In the recent case of Century Property (Leeds) Ltd v Eville & Jones (Group) Ltd  the High Court made an order requiring a member to take a lump sum from his SIPP on reaching his 55th birthday to enable enforcement of a judgment debt against the member's pension fund.   We take a look at the factors considered by the judge, and the key difference in the legal position for SIPPs and SSASs when it comes to enforcement of debts against a member's pension fund.

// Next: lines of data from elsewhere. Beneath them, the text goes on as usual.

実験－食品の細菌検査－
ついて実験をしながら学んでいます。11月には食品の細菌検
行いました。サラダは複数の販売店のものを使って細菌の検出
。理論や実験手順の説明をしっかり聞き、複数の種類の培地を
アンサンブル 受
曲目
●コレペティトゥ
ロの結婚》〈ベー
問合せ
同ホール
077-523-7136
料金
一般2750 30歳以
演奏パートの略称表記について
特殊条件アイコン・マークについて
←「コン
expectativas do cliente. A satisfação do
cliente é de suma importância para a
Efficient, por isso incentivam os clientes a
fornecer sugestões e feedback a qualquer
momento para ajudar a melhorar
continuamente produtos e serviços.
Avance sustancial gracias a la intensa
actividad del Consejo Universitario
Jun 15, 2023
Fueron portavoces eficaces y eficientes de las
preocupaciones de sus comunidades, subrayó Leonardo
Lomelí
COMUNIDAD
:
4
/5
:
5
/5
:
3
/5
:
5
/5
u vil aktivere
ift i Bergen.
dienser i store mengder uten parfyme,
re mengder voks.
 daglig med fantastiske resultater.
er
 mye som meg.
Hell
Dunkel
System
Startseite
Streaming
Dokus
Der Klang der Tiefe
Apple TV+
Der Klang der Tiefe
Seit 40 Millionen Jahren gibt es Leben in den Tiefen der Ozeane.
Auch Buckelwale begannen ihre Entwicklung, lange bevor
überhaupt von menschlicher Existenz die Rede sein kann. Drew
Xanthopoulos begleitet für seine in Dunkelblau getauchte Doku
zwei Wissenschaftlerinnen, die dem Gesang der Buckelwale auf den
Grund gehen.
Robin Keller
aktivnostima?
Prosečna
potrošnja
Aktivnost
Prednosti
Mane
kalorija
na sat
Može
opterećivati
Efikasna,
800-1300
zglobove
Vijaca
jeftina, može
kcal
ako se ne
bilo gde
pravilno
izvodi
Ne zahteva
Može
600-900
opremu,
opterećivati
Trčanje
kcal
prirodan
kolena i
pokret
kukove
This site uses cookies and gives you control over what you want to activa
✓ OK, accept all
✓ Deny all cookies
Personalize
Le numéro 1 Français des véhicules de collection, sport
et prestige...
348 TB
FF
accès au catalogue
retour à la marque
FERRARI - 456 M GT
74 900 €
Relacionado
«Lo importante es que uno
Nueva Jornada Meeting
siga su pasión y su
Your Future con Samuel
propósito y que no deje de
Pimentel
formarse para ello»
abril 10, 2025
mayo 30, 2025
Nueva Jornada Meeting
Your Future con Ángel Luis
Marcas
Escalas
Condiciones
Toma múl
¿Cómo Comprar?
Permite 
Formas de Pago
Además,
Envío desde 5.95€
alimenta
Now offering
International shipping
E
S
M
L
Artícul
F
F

In Century Property (Leeds) Ltd v Eville & Jones (Group) Ltd the High Court has made an order against a SIPP member requiring a member to take a lump sum from his SIPP on reaching his 55th birthday to enable enforcement of a judgment debt against the member’s pension fund. The order was also made against the professional trustee of the SIPP, which had not taken part in the proceedings.  In concluding that it was “just and convenient” to make the order sought, the judge took into account:

  • that the member’s pension fund was sufficient to satisfy the judgment debt (which was approximately £450,000 as at the date of a recent hearing);
  • there was no suggestion that the tax liability incurred by the member in taking the lump sum would be so great that there would be no benefit to the member’s creditor in making the order;
  • there was no evidence that the member had any creditors other than the claimant;
  • there was no evidence of any other asset against which the judgment debt might be enforced; and
  • that making the order was necessary in order for the claimant to take effective steps to satisfy the judgment debt, and that the member’s past conduct indicated a clear intention to delay efforts to enforce the debt.

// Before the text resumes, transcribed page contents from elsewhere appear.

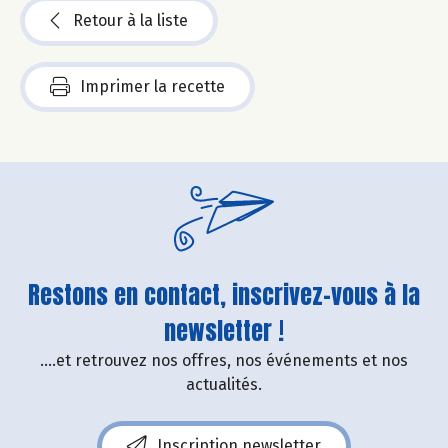
Retour à la liste
Imprimer la recette
Restons en contact, inscrivez-vous à la
newsletter !
....et retrouvez nos offres, nos événements et nos
actualités.
Inscription newsletter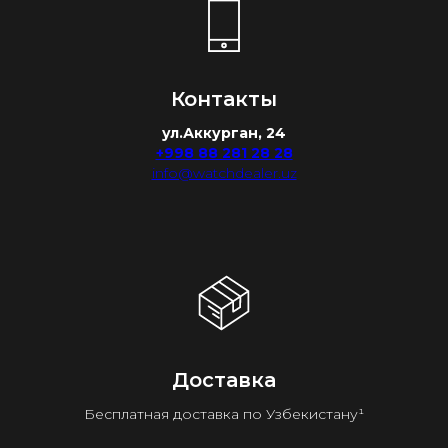
Контакты
ул.Аккурган, 24
+998 88 281 28 28
info@watchdealer.uz
Доставка
Бесплатная доставка по Узбекистану¹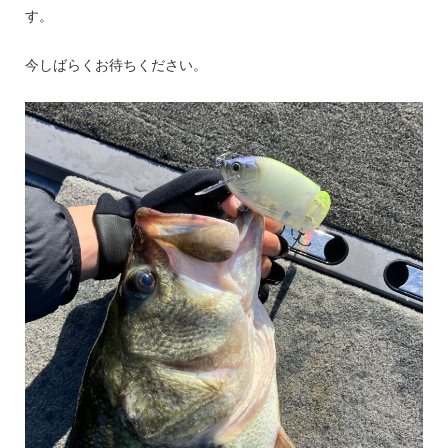
す。
今しばらくお待ちください。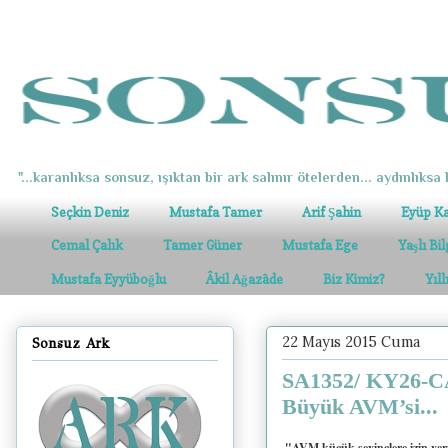
"...karanlıksa sonsuz, ışıktan bir ark salınır ötelerden... aydınlıksa k
Seçkin Deniz
Mustafa Tamer
Arif Şahin
Eyüp K
Cemal Çalık
Tamer Güner
Mustafa Ege
Yaşlı Bi
Mustafa Eyyüboğlu
Âkil Ağazâde
Biz Kimiz?
Yıl
22 Mayıs 2015 Cuma
Sonsuz Ark
SA1352/ KY26-CA
Büyük AVM’si...
"AVM küçük sevinçlere izin verm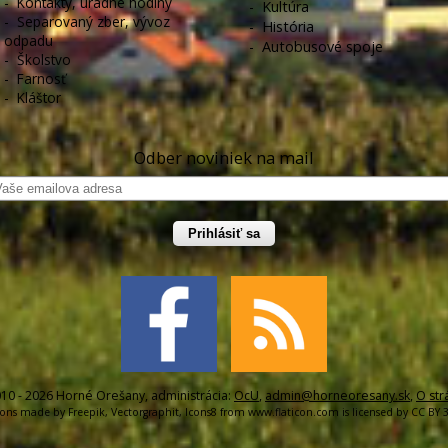
-
Kontakty, úradné hodiny
-
Kultúra
-
Separovaný zber, vývoz
-
História
odpadu
-
Autobusové spoje
-
Školstvo
-
Farnosť
-
Kláštor
Odber noviniek na mail
Prihlásiť sa
10 - 2026 Horné Orešany, administrácia:
OcU
,
admin@horneoresany.sk
,
O str
cons made by
Freepik
,
Vectorgraphit
,
Icons8
from
www.flaticon.com
is licensed by
CC BY 3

The court also made an order giving the claimant’s solicitors authority to sign the documentation required for the member to withdraw his funds from the pension scheme.  The judge considered there was clear evidence from the member’s past conduct that, in the absence of such an order, the member was likely to seek to delay the enforcement process by not completing the required documents.

Our thoughts

As regards a creditor’s ability to enforce a judgment debt against a pension fund, whether the scheme is a SSAS or a SIPP makes a key difference to the legal position.  As a SSAS is an occupational pension scheme, section 91 of the Pensions Act 1995 will generally prevent enforcement of a judgment debt against a member’s pension fund.  However, section 91 does not apply to personal pension schemes, and there have now been a number of reported cases in which the courts have been willing to make orders to allow a creditor to enforce a judgment debt against a member’s pension fund held in a personal pension scheme.